Ms Parmar said the area of road where her son was knocked down is difficult for pedestrians to cross.

“There is no crossing in that area so I don’t know how children are supposed to cross safely,” she said.

Council transport chief Cllr Feryal Demirci said: “I am sad to hear about the boy being hit by a person on a bike on Wordsworth Road, and hope he is not seriously injured.

“We don’t know the full details of what happened, so I would ask the boy’s parent to contact us so we can gain a better understanding of the circumstances and what we can do to try and prevent other accidents.”

But she added work as part of Cycle Superhighway 1 (CS1) to cut traffic around Wordsworth Road had already made the area safer for pedestrians, less polluted and “more pleasant”.
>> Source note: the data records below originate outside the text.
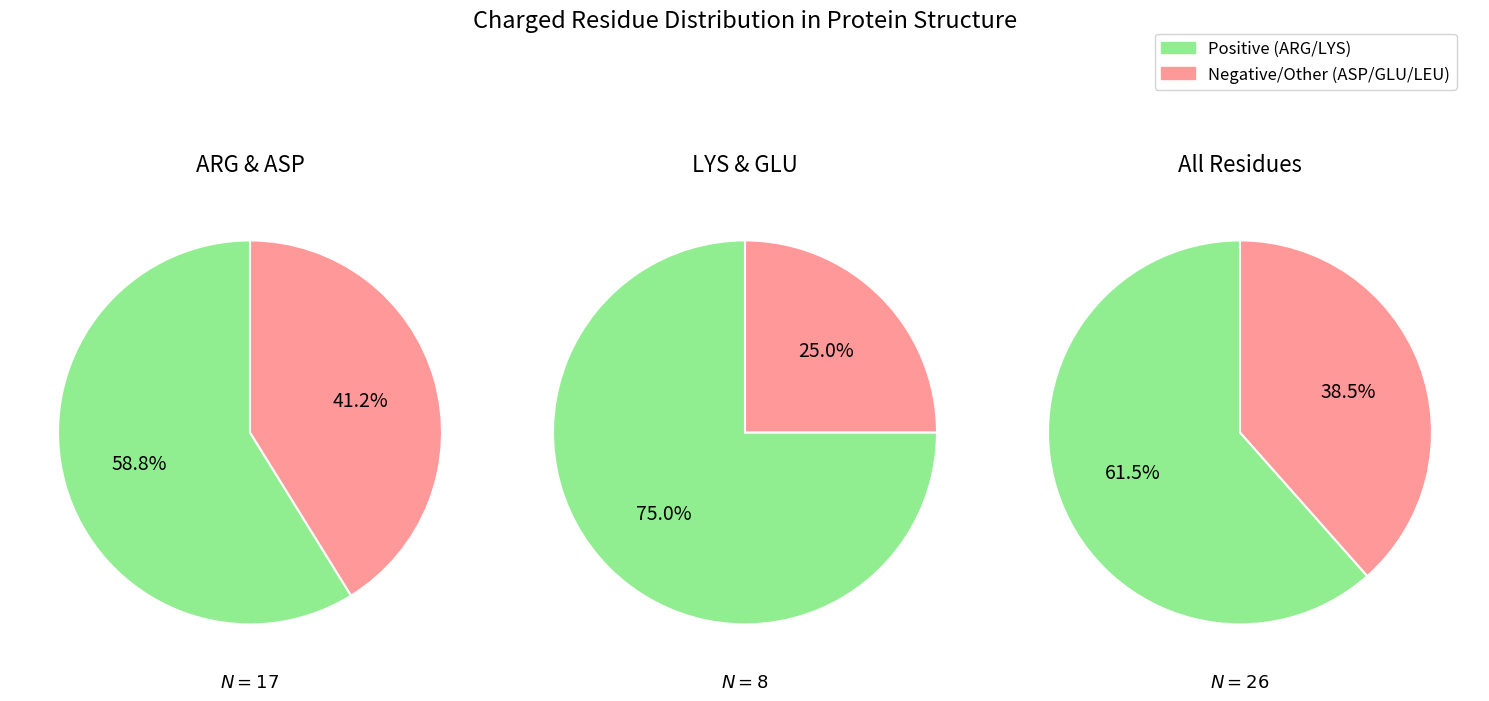

True or false: ASP accounts for 21% of the total.

False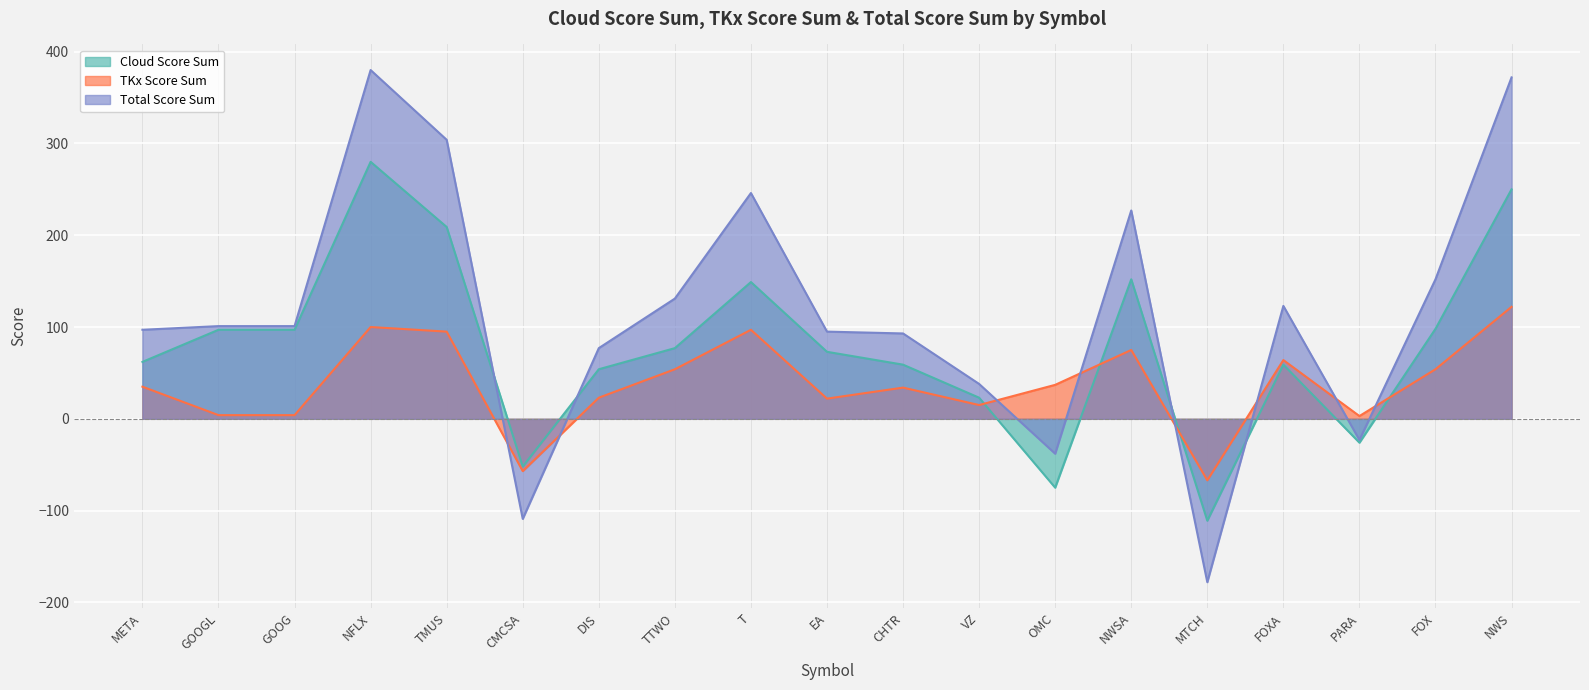

How many times do Cloud Score Sum and Total Score Sum cross each other?

4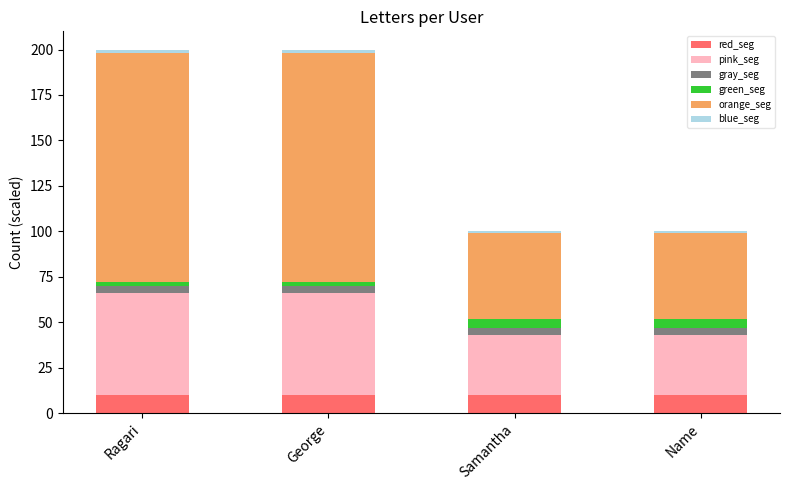

Count the number of data series in this chart.

6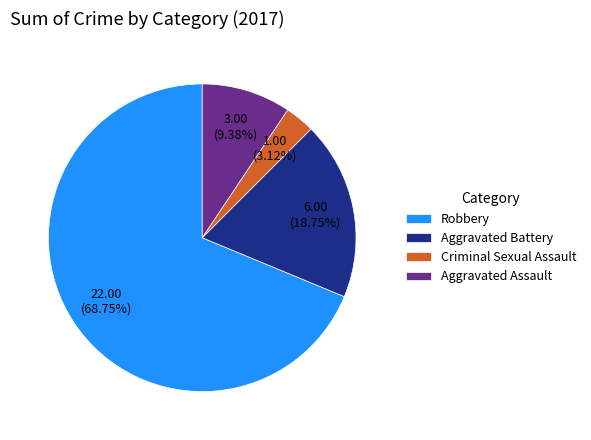

How many slices are in this pie chart?

4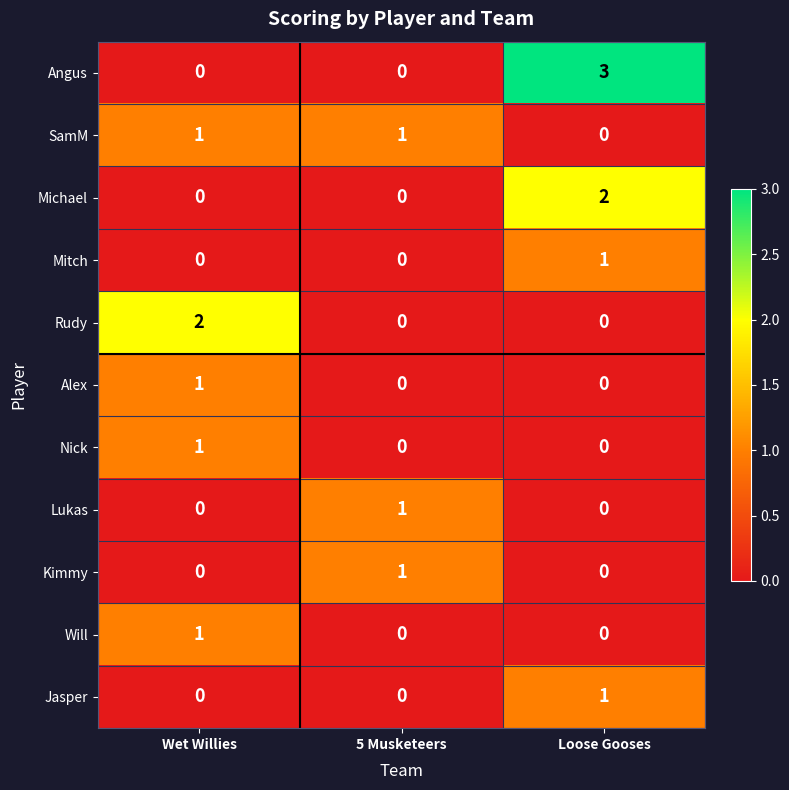

Which series has the largest total across all categories?

Angus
“The works included raised crossings and humps at junctions to slow down cars and cycles, as well as wider pavements with tactile paving at key crossing points, which along with the reduction in motor traffic should make the road safer to cross,” she said. “We also run road safety campaigns aimed at drivers, cyclists and pedestrians.”

Finally, she said the council would monitor the speeds of cyclists and drivers alike over the next 18 months and could add more speed reduction measures if needed.

A zebra crossing further down Wordsworth Road, between Bennett Road and Prince George Road, was one of the amendments to CS1 proposals put before neighbours last year. Of 486 responses to the consultation by Transport for London and the council, 49 per cent supported the plans to some extent.